Seasonal and spatial variations of carbon fluxes of arctic and boreal ecosystems in Alaska

Arctic and Boreal ecosystems are now responding to ongoing rapid and drastic warming. To reveal the current state of the carbon fluxes at both spatial and temporal scales, we have synthesized data on the carbon fluxes measured at seven arctic tundra and five boreal ecosystems across Alaska, and identified seasonal and spatial variations of the carbon fluxes and its environmental controlling factors. At current state, all the boreal and six of seven arctic tundra ecosystems acted as a carbon sink during the vegetation growing season, implying that the ecosystems did not substantially emit the carbon owing to the stimulated decomposition by the current warming, although there were much of uncertainties in the winter flux. The spatial variation of the carbon sink was determined by ecosystem respiration (RE) rather than gross primary productivity (GPP) for the even-aged boreal and tundra ecosystems. For the burned forests, the difference of GPP was much greater than that of RE; thus GPP substantially influenced the sink during the recovery after stand replacing fire.
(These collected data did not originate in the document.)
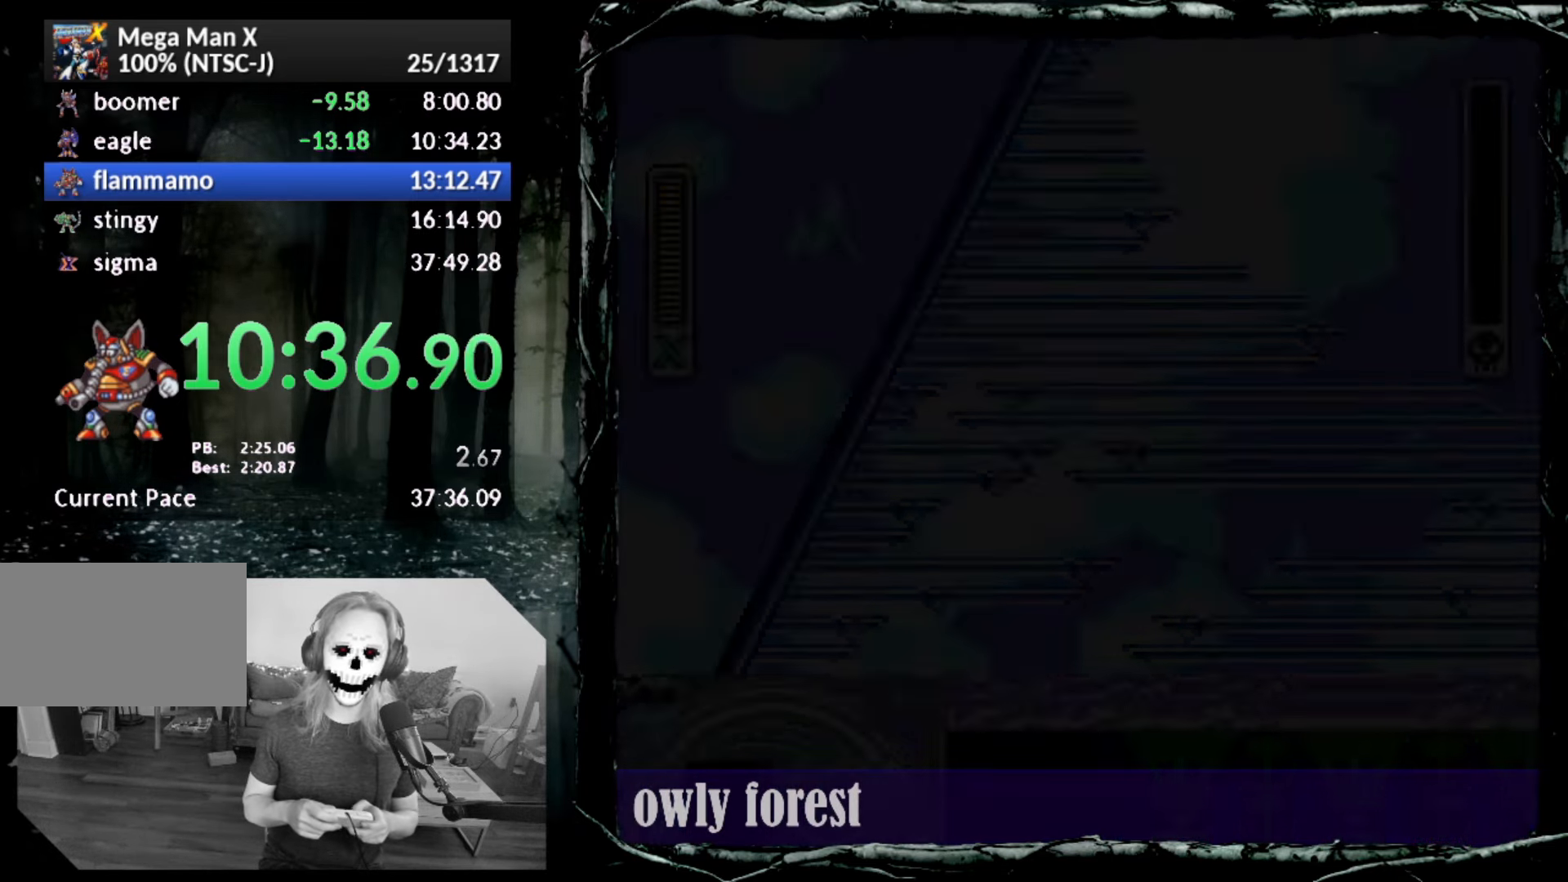
{"buttons": ["START"], "button_events": []}
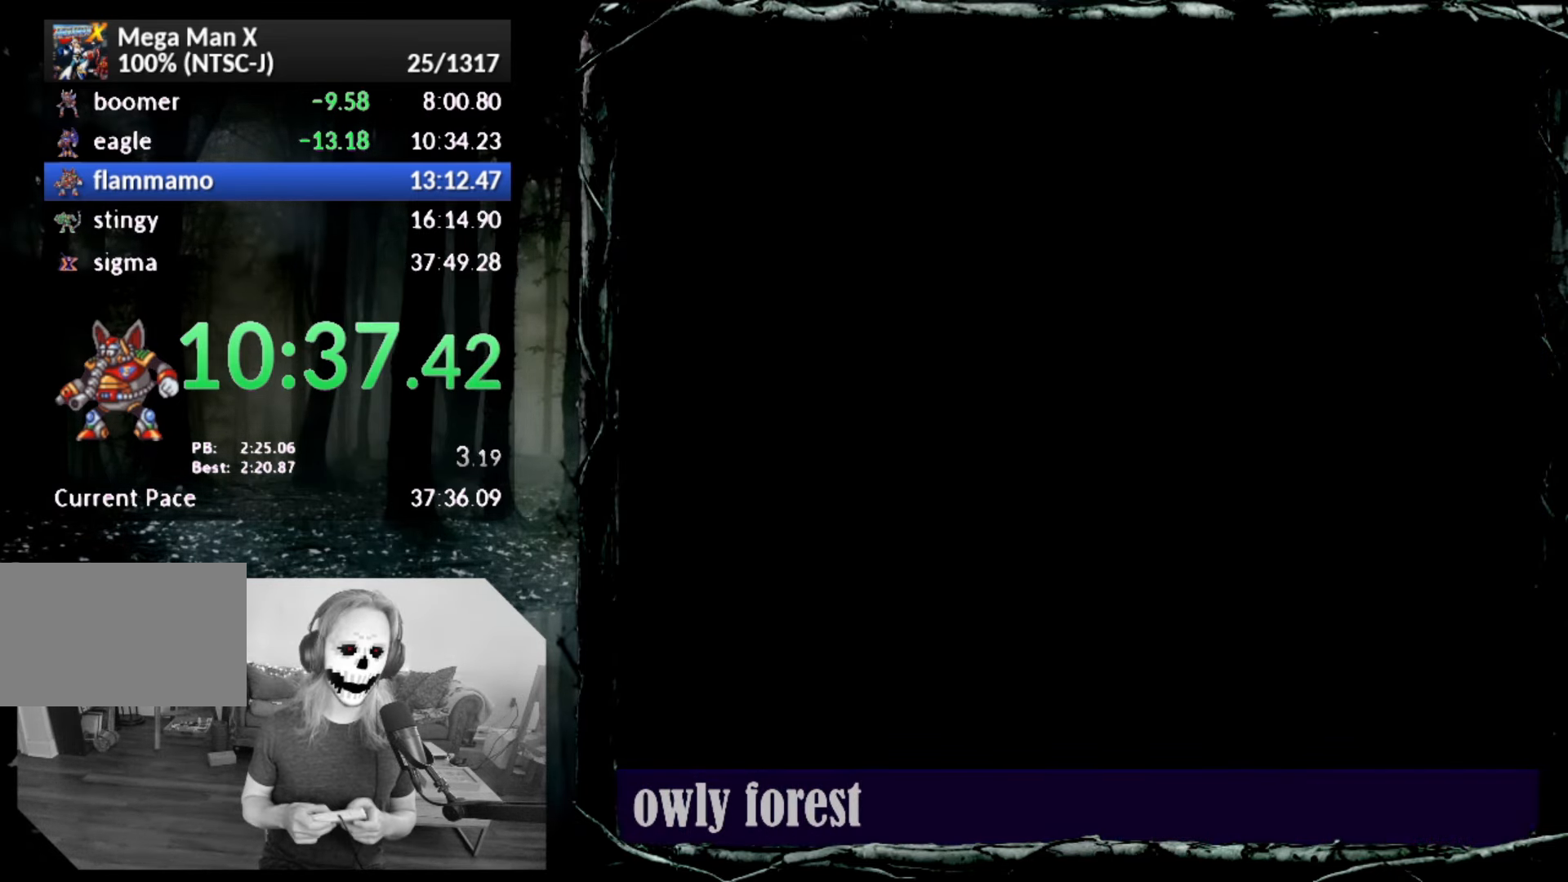
{"buttons": ["START"], "button_events": []}
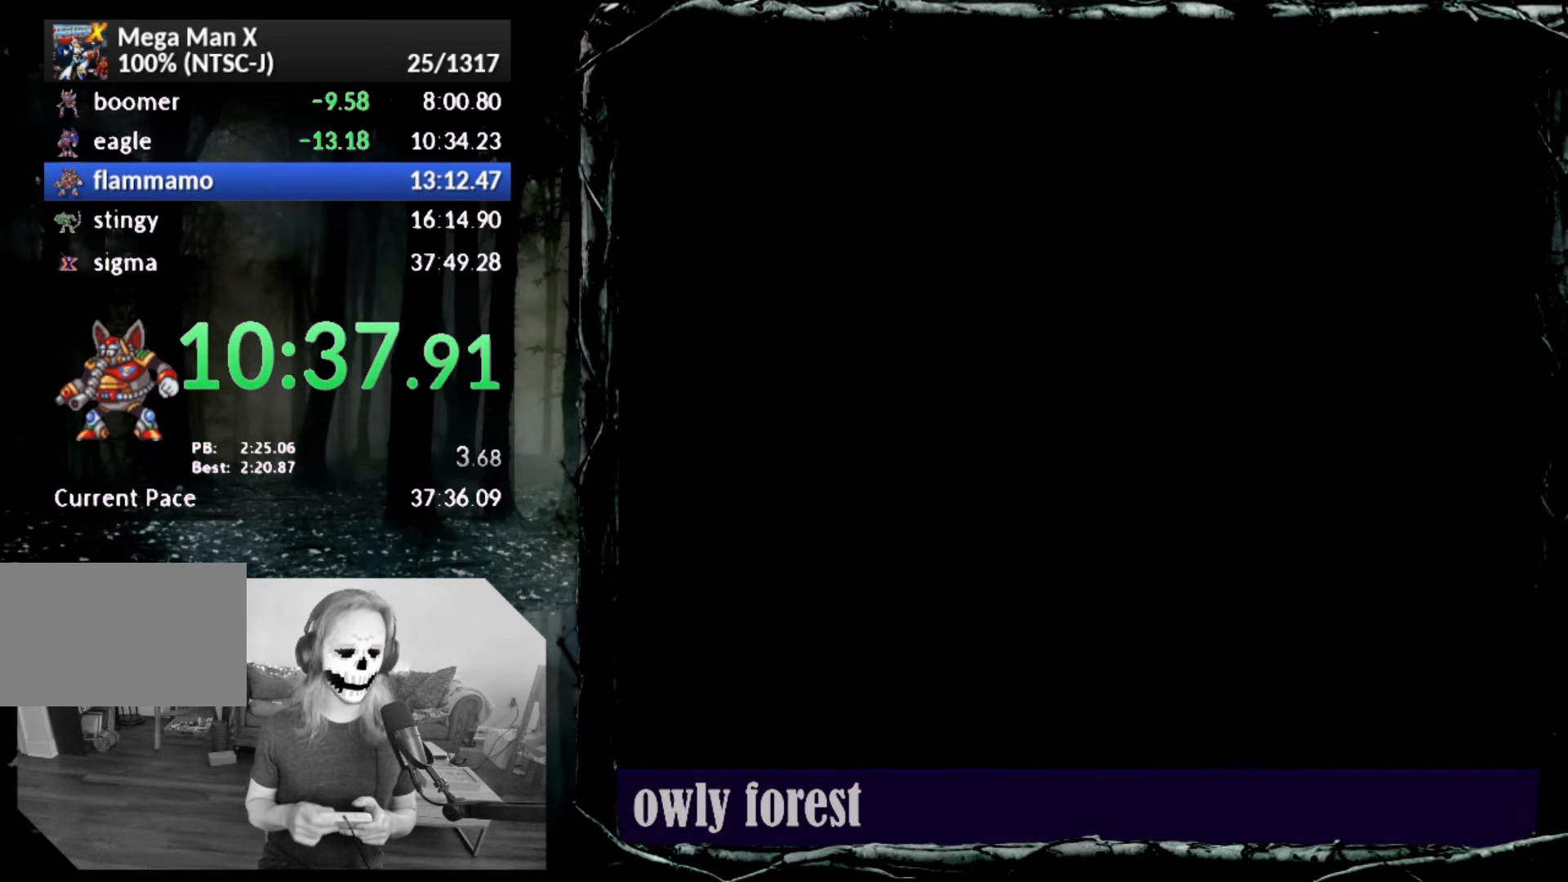
{"buttons": ["START"], "button_events": []}
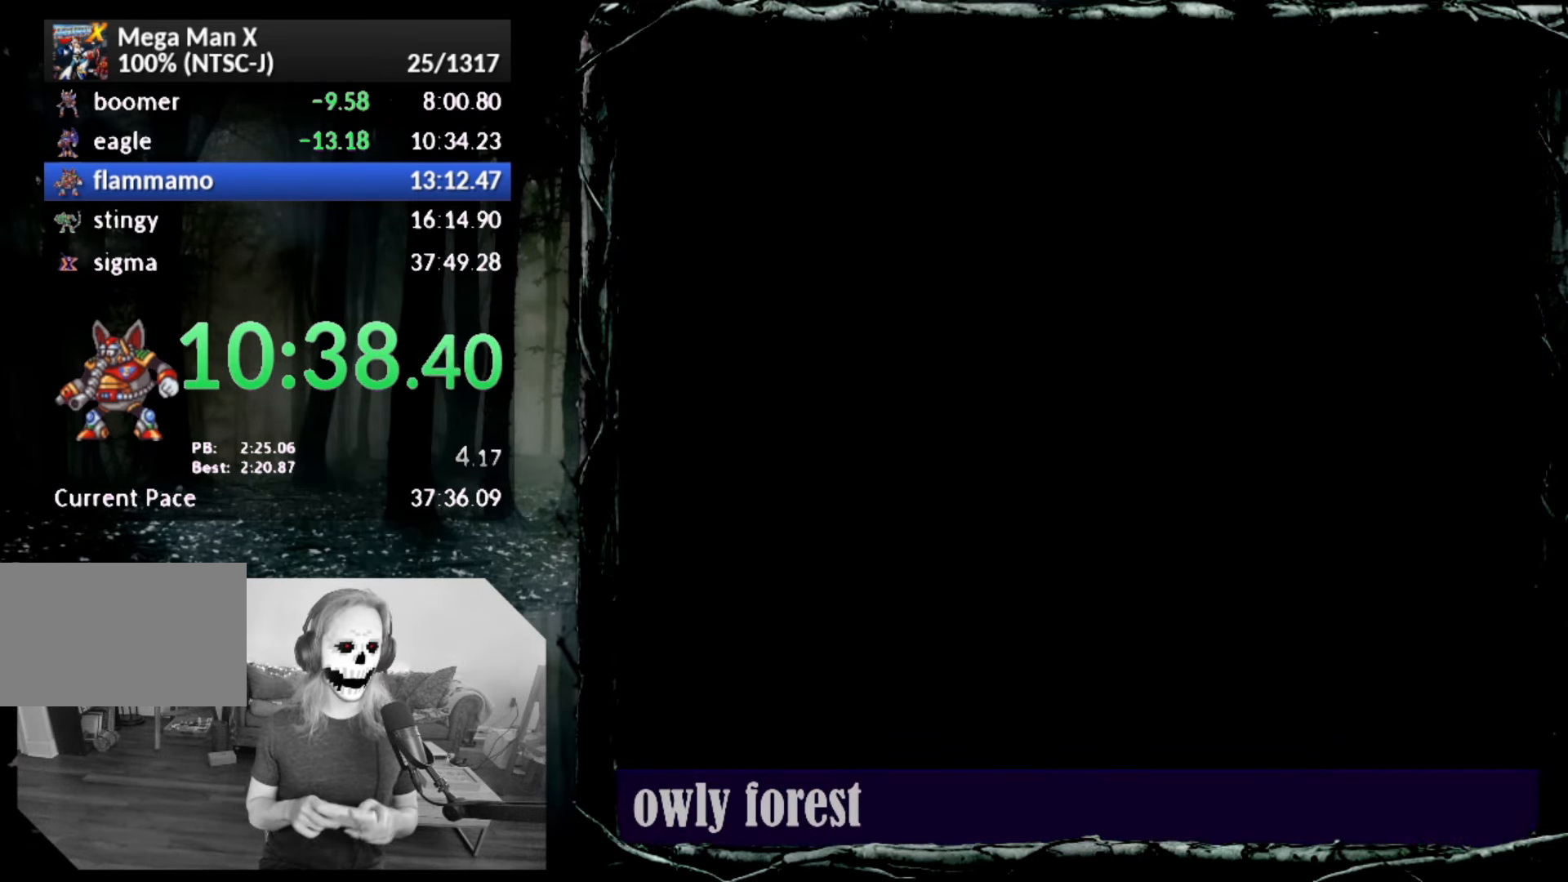
{"buttons": ["START"], "button_events": []}
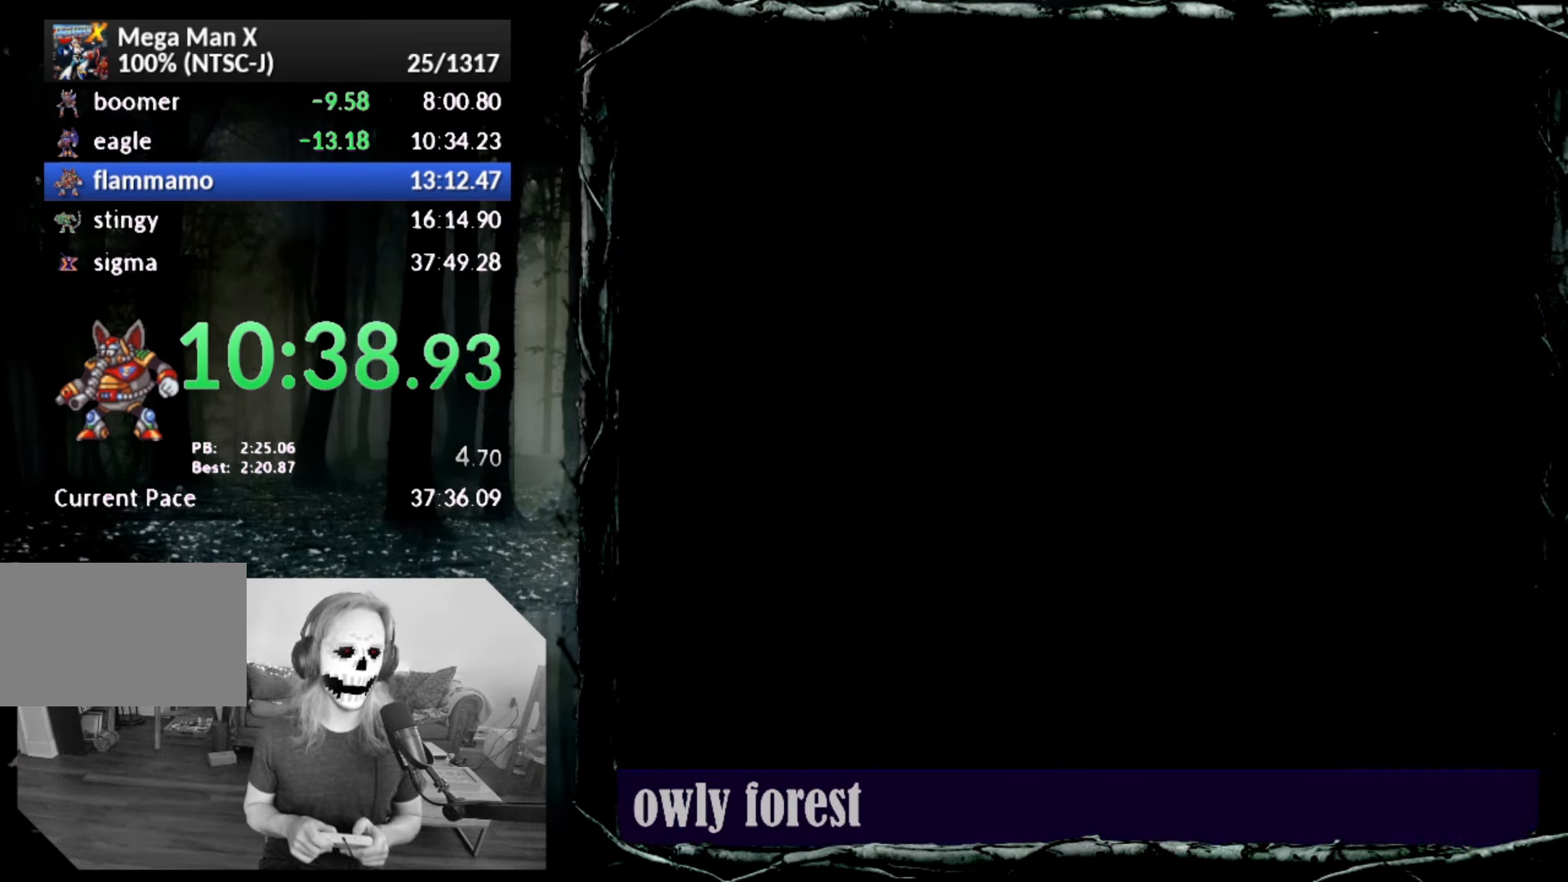
{"buttons": ["START"], "button_events": []}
Among the tundra and boreal ecosystems except the recently disturbed forests, the spatial variations of GPP and RE were generally explained by those of growing degree days (GDD), implying that the temperature condition was a primary regulation factor to the carbon fluxes at this spatial scale. For understanding the spatial distributions of the carbon fluxes and its linkage to the climate, we will scale up the carbon fluxes by using satellite remote sensing, and discuss possible important processes in the Arctic and boreal ecosystems.